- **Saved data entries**
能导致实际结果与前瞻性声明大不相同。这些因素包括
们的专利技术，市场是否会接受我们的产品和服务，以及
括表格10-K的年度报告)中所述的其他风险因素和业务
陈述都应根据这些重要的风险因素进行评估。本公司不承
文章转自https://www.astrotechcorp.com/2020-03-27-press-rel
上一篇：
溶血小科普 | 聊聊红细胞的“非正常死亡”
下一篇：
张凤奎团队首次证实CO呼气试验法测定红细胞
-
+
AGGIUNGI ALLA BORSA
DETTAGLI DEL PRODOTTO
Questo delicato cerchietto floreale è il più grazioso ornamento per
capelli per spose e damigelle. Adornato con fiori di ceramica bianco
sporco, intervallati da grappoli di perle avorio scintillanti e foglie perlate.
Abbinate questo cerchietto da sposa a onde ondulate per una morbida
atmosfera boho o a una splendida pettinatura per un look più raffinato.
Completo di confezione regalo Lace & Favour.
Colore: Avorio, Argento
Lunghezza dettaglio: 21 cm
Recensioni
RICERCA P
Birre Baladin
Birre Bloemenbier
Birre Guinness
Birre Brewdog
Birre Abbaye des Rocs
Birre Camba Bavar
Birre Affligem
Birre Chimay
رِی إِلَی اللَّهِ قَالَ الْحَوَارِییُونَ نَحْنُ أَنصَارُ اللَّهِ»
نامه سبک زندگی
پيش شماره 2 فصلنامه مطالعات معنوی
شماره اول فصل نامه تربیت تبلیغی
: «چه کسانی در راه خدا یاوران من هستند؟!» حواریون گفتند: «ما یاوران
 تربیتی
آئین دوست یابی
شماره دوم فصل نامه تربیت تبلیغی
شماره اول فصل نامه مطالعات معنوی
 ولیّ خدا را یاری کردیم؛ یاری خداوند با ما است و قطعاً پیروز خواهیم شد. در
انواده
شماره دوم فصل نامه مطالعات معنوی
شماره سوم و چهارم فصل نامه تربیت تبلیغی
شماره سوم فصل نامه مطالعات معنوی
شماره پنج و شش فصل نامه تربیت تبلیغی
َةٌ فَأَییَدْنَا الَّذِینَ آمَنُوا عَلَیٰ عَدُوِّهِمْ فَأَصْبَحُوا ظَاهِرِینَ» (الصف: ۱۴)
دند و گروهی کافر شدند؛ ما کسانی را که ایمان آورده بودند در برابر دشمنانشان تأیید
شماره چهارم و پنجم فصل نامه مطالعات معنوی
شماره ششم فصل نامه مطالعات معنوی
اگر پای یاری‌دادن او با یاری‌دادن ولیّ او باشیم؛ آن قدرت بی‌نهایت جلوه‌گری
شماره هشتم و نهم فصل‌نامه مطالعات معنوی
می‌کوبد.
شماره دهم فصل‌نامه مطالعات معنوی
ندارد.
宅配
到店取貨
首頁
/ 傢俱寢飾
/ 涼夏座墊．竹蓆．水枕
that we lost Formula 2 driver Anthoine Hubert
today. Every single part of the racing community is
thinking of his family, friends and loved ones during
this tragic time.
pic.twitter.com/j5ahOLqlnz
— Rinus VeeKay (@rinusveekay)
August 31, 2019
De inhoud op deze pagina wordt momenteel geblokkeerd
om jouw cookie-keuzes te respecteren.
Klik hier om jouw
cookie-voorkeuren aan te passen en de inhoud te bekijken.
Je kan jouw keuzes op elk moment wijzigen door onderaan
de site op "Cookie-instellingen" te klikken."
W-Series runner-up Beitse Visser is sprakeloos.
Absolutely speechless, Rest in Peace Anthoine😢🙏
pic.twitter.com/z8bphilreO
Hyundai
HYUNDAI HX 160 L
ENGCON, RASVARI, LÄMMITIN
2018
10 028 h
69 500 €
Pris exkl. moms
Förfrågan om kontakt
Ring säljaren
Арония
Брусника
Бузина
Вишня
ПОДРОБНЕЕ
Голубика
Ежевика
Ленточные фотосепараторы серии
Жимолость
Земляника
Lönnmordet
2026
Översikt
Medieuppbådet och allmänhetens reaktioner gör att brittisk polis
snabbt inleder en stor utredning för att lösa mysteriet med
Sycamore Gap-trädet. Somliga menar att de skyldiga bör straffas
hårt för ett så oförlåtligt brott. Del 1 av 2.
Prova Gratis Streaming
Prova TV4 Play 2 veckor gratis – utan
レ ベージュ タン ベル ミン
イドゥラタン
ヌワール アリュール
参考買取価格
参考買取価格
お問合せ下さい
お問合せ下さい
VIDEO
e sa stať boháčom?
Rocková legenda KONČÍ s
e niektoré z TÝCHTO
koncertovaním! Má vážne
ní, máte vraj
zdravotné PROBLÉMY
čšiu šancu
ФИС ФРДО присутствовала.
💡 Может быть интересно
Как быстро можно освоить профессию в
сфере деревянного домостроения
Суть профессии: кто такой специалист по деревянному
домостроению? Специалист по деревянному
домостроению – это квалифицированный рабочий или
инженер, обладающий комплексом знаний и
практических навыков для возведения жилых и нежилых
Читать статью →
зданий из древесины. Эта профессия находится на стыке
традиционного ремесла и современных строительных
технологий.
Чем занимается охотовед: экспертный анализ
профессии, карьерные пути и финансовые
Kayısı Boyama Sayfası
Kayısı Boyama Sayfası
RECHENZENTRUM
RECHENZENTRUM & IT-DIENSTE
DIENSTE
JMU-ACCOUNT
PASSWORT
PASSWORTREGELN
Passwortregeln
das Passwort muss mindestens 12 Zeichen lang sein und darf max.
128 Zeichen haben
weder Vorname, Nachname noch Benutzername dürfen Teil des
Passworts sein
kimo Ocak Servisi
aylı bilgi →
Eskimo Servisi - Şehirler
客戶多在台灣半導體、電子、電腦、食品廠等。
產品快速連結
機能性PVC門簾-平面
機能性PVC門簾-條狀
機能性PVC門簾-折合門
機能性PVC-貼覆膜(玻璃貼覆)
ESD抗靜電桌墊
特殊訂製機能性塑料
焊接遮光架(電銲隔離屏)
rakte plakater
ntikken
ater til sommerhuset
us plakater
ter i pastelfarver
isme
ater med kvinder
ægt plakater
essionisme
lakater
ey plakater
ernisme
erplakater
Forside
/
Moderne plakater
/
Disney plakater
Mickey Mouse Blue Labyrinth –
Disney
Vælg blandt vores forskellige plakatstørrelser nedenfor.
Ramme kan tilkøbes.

- **YOUR OBJECTIVE**
Would you write the records out again, word for word?

- **FINISHED EXERCISE**
能导致实际结果与前瞻性声明大不相同。这些因素包括
们的专利技术，市场是否会接受我们的产品和服务，以及
括表格10-K的年度报告)中所述的其他风险因素和业务
陈述都应根据这些重要的风险因素进行评估。本公司不承
文章转自https://www.astrotechcorp.com/2020-03-27-press-rel
上一篇：
溶血小科普 | 聊聊红细胞的“非正常死亡”
下一篇：
张凤奎团队首次证实CO呼气试验法测定红细胞
-
+
AGGIUNGI ALLA BORSA
DETTAGLI DEL PRODOTTO
Questo delicato cerchietto floreale è il più grazioso ornamento per
capelli per spose e damigelle. Adornato con fiori di ceramica bianco
sporco, intervallati da grappoli di perle avorio scintillanti e foglie perlate.
Abbinate questo cerchietto da sposa a onde ondulate per una morbida
atmosfera boho o a una splendida pettinatura per un look più raffinato.
Completo di confezione regalo Lace & Favour.
Colore: Avorio, Argento
Lunghezza dettaglio: 21 cm
Recensioni
RICERCA P
Birre Baladin
Birre Bloemenbier
Birre Guinness
Birre Brewdog
Birre Abbaye des Rocs
Birre Camba Bavar
Birre Affligem
Birre Chimay
رِی إِلَی اللَّهِ قَالَ الْحَوَارِییُونَ نَحْنُ أَنصَارُ اللَّهِ»
نامه سبک زندگی
پيش شماره 2 فصلنامه مطالعات معنوی
شماره اول فصل نامه تربیت تبلیغی
: «چه کسانی در راه خدا یاوران من هستند؟!» حواریون گفتند: «ما یاوران
 تربیتی
آئین دوست یابی
شماره دوم فصل نامه تربیت تبلیغی
شماره اول فصل نامه مطالعات معنوی
 ولیّ خدا را یاری کردیم؛ یاری خداوند با ما است و قطعاً پیروز خواهیم شد. در
انواده
شماره دوم فصل نامه مطالعات معنوی
شماره سوم و چهارم فصل نامه تربیت تبلیغی
شماره سوم فصل نامه مطالعات معنوی
شماره پنج و شش فصل نامه تربیت تبلیغی
َةٌ فَأَییَدْنَا الَّذِینَ آمَنُوا عَلَیٰ عَدُوِّهِمْ فَأَصْبَحُوا ظَاهِرِینَ» (الصف: ۱۴)
دند و گروهی کافر شدند؛ ما کسانی را که ایمان آورده بودند در برابر دشمنانشان تأیید
شماره چهارم و پنجم فصل نامه مطالعات معنوی
شماره ششم فصل نامه مطالعات معنوی
اگر پای یاری‌دادن او با یاری‌دادن ولیّ او باشیم؛ آن قدرت بی‌نهایت جلوه‌گری
شماره هشتم و نهم فصل‌نامه مطالعات معنوی
می‌کوبد.
شماره دهم فصل‌نامه مطالعات معنوی
ندارد.
宅配
到店取貨
首頁
/ 傢俱寢飾
/ 涼夏座墊．竹蓆．水枕
that we lost Formula 2 driver Anthoine Hubert
today. Every single part of the racing community is
thinking of his family, friends and loved ones during
this tragic time.
pic.twitter.com/j5ahOLqlnz
— Rinus VeeKay (@rinusveekay)
August 31, 2019
De inhoud op deze pagina wordt momenteel geblokkeerd
om jouw cookie-keuzes te respecteren.
Klik hier om jouw
cookie-voorkeuren aan te passen en de inhoud te bekijken.
Je kan jouw keuzes op elk moment wijzigen door onderaan
de site op "Cookie-instellingen" te klikken."
W-Series runner-up Beitse Visser is sprakeloos.
Absolutely speechless, Rest in Peace Anthoine😢🙏
pic.twitter.com/z8bphilreO
Hyundai
HYUNDAI HX 160 L
ENGCON, RASVARI, LÄMMITIN
2018
10 028 h
69 500 €
Pris exkl. moms
Förfrågan om kontakt
Ring säljaren
Арония
Брусника
Бузина
Вишня
ПОДРОБНЕЕ
Голубика
Ежевика
Ленточные фотосепараторы серии
Жимолость
Земляника
Lönnmordet
2026
Översikt
Medieuppbådet och allmänhetens reaktioner gör att brittisk polis
snabbt inleder en stor utredning för att lösa mysteriet med
Sycamore Gap-trädet. Somliga menar att de skyldiga bör straffas
hårt för ett så oförlåtligt brott. Del 1 av 2.
Prova Gratis Streaming
Prova TV4 Play 2 veckor gratis – utan
レ ベージュ タン ベル ミン
イドゥラタン
ヌワール アリュール
参考買取価格
参考買取価格
お問合せ下さい
お問合せ下さい
VIDEO
e sa stať boháčom?
Rocková legenda KONČÍ s
e niektoré z TÝCHTO
koncertovaním! Má vážne
ní, máte vraj
zdravotné PROBLÉMY
čšiu šancu
ФИС ФРДО присутствовала.
💡 Может быть интересно
Как быстро можно освоить профессию в
сфере деревянного домостроения
Суть профессии: кто такой специалист по деревянному
домостроению? Специалист по деревянному
домостроению – это квалифицированный рабочий или
инженер, обладающий комплексом знаний и
практических навыков для возведения жилых и нежилых
Читать статью →
зданий из древесины. Эта профессия находится на стыке
традиционного ремесла и современных строительных
технологий.
Чем занимается охотовед: экспертный анализ
профессии, карьерные пути и финансовые
Kayısı Boyama Sayfası
Kayısı Boyama Sayfası
RECHENZENTRUM
RECHENZENTRUM & IT-DIENSTE
DIENSTE
JMU-ACCOUNT
PASSWORT
PASSWORTREGELN
Passwortregeln
das Passwort muss mindestens 12 Zeichen lang sein und darf max.
128 Zeichen haben
weder Vorname, Nachname noch Benutzername dürfen Teil des
Passworts sein
kimo Ocak Servisi
aylı bilgi →
Eskimo Servisi - Şehirler
客戶多在台灣半導體、電子、電腦、食品廠等。
產品快速連結
機能性PVC門簾-平面
機能性PVC門簾-條狀
機能性PVC門簾-折合門
機能性PVC-貼覆膜(玻璃貼覆)
ESD抗靜電桌墊
特殊訂製機能性塑料
焊接遮光架(電銲隔離屏)
rakte plakater
ntikken
ater til sommerhuset
us plakater
ter i pastelfarver
isme
ater med kvinder
ægt plakater
essionisme
lakater
ey plakater
ernisme
erplakater
Forside
/
Moderne plakater
/
Disney plakater
Mickey Mouse Blue Labyrinth –
Disney
Vælg blandt vores forskellige plakatstørrelser nedenfor.
Ramme kan tilkøbes.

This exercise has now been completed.